• [How to complete this task]:
Reproduce the text of the entries below exactly, from the start of the entries down to the line containing "Отель Madifushi Private Island 5*", including that line, and leave out the pictures.

Top of Record extracts

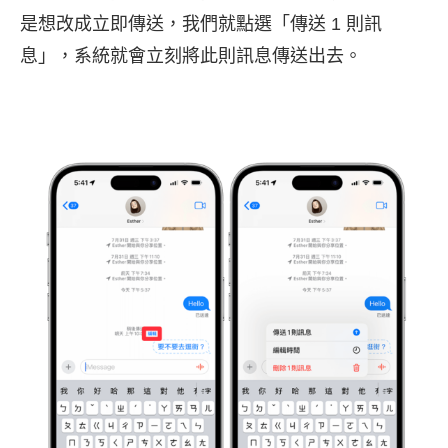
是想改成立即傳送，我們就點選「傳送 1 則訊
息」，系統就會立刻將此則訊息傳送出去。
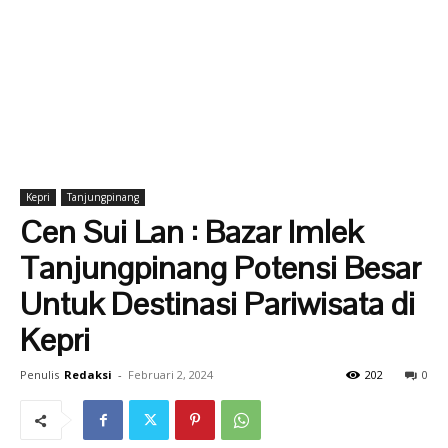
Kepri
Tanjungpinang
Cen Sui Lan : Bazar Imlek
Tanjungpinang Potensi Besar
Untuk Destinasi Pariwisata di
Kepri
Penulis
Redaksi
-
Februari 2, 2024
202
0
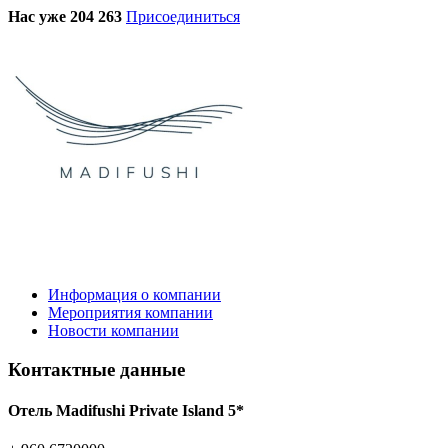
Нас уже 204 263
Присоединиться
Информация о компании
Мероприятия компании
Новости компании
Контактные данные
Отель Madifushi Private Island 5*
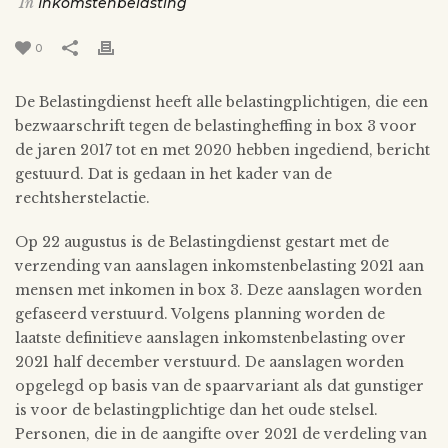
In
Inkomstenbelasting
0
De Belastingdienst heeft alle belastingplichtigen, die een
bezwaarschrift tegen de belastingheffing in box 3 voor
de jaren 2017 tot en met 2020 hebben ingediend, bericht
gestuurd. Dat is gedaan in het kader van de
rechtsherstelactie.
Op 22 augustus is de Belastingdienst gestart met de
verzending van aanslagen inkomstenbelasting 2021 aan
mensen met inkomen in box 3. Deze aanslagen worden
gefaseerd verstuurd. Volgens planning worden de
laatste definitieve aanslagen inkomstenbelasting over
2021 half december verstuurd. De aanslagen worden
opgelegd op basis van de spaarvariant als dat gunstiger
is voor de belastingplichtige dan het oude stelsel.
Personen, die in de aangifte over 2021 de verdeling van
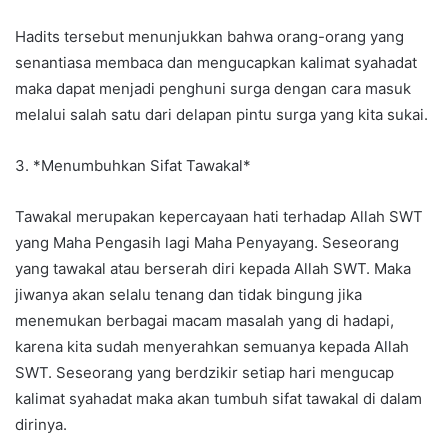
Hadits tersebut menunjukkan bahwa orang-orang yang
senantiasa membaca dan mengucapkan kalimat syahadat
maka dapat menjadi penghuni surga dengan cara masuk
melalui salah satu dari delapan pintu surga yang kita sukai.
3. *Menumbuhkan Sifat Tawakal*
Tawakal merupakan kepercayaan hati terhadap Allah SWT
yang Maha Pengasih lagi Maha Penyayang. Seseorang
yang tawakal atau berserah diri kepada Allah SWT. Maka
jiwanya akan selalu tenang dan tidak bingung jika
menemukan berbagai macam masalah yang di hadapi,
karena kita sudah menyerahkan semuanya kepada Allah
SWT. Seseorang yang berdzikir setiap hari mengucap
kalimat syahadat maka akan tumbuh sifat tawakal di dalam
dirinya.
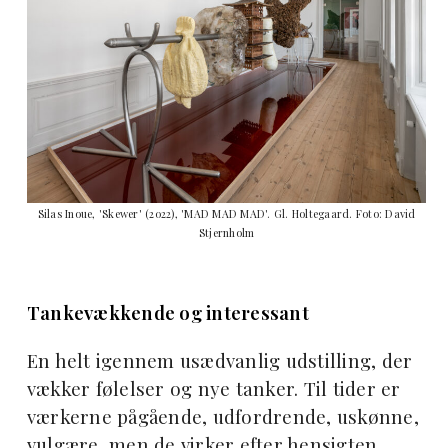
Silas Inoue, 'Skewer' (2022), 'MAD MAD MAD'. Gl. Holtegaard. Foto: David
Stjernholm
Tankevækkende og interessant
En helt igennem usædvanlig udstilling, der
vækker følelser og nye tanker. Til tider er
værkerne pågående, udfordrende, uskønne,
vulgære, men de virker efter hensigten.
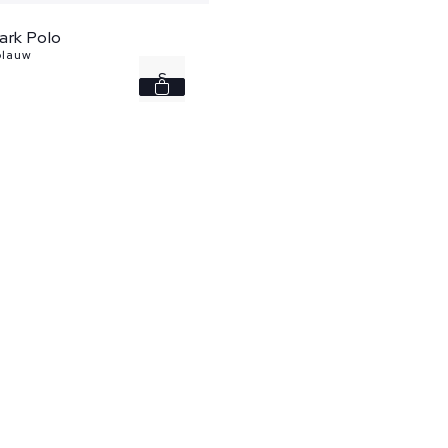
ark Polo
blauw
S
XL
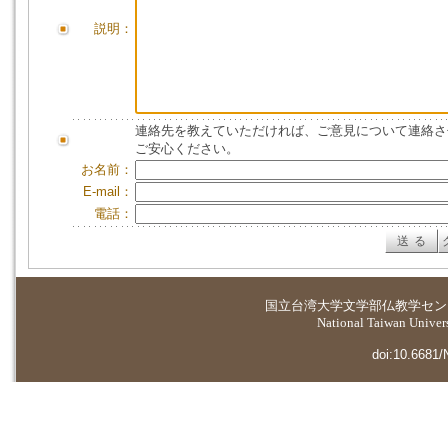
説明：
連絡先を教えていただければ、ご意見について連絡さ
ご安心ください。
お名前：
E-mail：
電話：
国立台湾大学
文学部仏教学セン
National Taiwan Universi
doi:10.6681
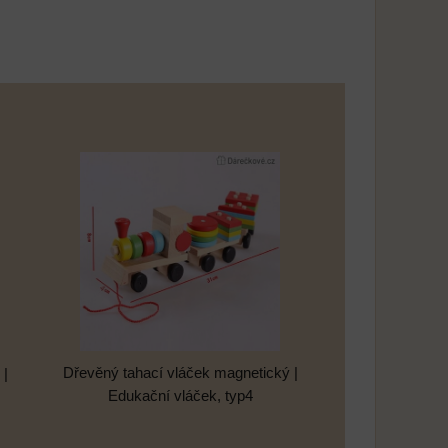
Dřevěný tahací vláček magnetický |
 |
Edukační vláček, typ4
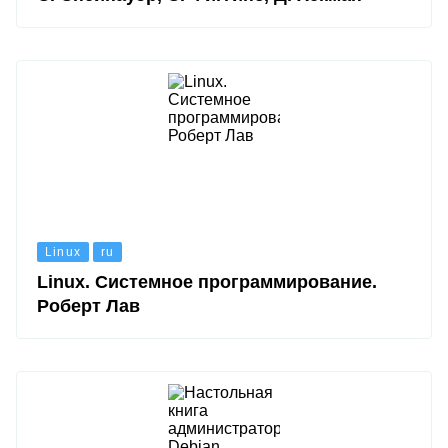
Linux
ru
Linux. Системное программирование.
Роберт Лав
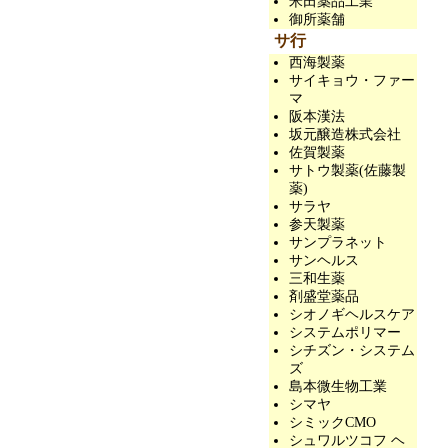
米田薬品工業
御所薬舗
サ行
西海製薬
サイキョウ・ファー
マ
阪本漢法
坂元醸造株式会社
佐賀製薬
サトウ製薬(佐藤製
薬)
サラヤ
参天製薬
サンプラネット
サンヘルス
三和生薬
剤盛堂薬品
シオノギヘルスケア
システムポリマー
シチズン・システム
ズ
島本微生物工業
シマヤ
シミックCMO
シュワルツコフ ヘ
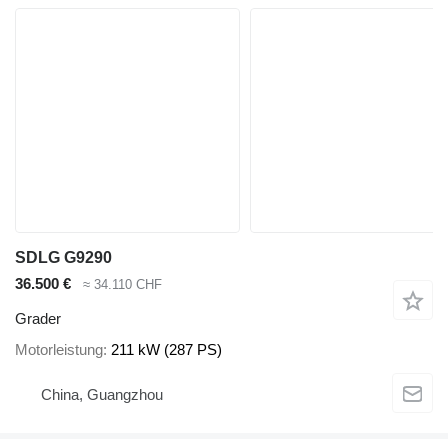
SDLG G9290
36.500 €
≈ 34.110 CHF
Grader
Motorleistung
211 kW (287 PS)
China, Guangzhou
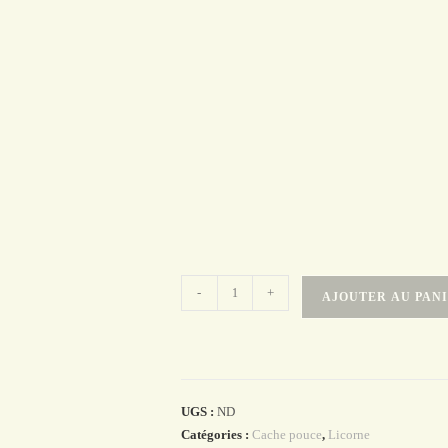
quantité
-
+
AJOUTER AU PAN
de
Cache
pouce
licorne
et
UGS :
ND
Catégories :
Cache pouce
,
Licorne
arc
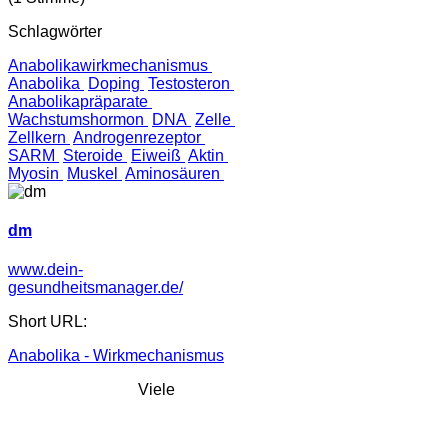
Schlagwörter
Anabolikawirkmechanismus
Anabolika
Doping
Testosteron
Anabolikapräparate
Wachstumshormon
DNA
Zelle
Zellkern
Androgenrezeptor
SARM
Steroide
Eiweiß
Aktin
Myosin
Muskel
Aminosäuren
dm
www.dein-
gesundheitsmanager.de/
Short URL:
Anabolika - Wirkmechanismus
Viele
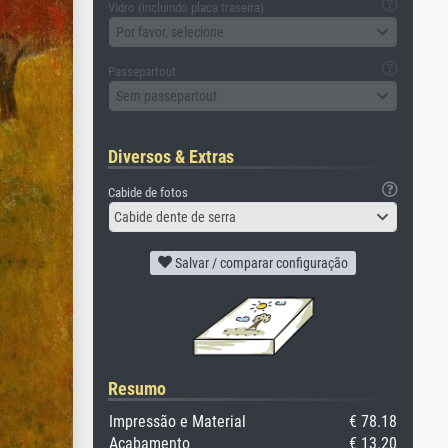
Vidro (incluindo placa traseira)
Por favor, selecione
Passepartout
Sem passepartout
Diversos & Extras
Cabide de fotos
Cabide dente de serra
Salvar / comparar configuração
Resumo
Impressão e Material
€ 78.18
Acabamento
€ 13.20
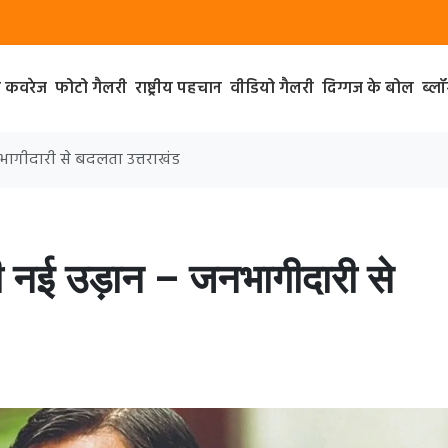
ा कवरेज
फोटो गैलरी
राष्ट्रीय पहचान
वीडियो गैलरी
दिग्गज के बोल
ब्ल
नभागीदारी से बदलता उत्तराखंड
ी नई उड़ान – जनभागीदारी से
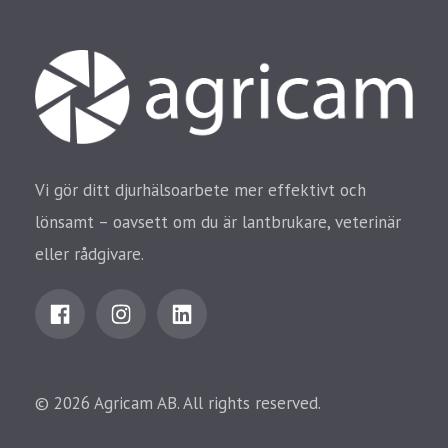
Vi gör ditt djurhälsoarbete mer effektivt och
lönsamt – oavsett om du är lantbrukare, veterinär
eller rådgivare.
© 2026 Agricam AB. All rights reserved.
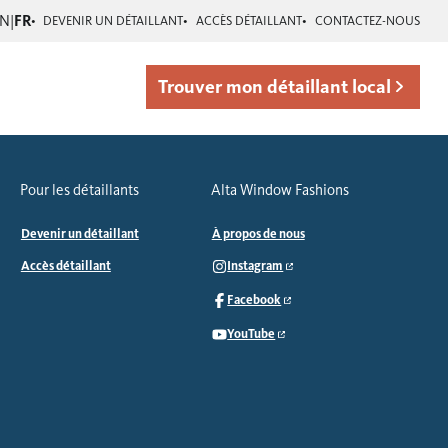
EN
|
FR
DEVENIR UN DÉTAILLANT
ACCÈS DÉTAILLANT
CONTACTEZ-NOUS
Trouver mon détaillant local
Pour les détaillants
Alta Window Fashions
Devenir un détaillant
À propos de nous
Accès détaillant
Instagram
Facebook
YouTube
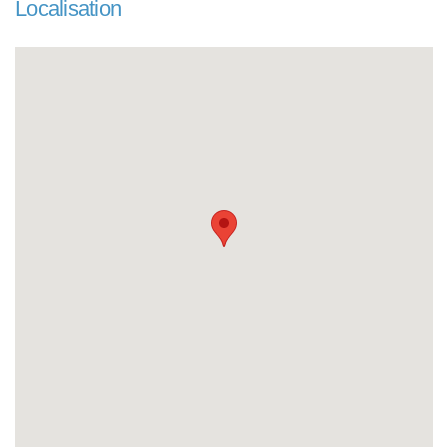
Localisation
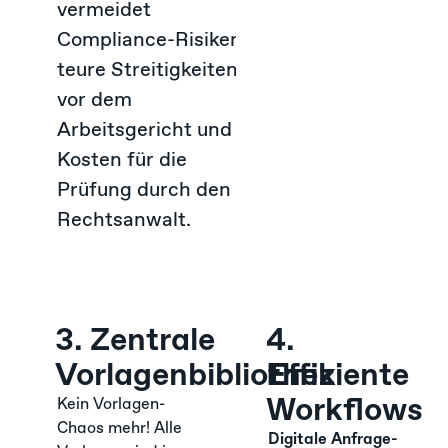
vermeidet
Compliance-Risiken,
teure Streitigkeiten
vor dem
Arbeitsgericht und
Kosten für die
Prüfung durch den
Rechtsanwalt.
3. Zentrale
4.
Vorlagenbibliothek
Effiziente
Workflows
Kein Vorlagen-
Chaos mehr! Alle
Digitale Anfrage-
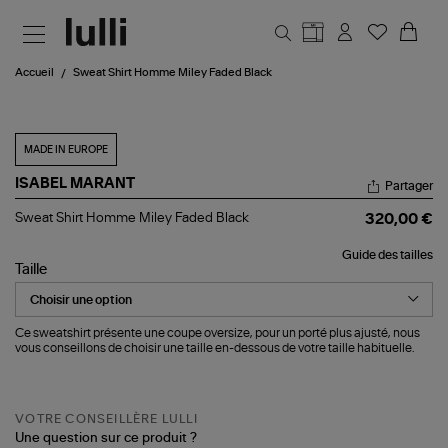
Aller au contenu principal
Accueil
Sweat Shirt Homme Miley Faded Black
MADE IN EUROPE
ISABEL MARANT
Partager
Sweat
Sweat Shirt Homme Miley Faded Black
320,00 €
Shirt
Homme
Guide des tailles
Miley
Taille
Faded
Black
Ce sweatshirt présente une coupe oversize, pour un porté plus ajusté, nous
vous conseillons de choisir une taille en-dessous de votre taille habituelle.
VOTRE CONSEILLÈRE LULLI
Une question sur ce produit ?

Bottom of Record extracts

• [Result of the exercise]:
是想改成立即傳送，我們就點選「傳送 1 則訊
息」，系統就會立刻將此則訊息傳送出去。
Kepri
Tanjungpinang
Cen Sui Lan : Bazar Imlek
Tanjungpinang Potensi Besar
Untuk Destinasi Pariwisata di
Kepri
Penulis
Redaksi
-
Februari 2, 2024
202
0
Нас уже 204 263
Присоединиться
Информация о компании
Мероприятия компании
Новости компании
Контактные данные
Отель Madifushi Private Island 5*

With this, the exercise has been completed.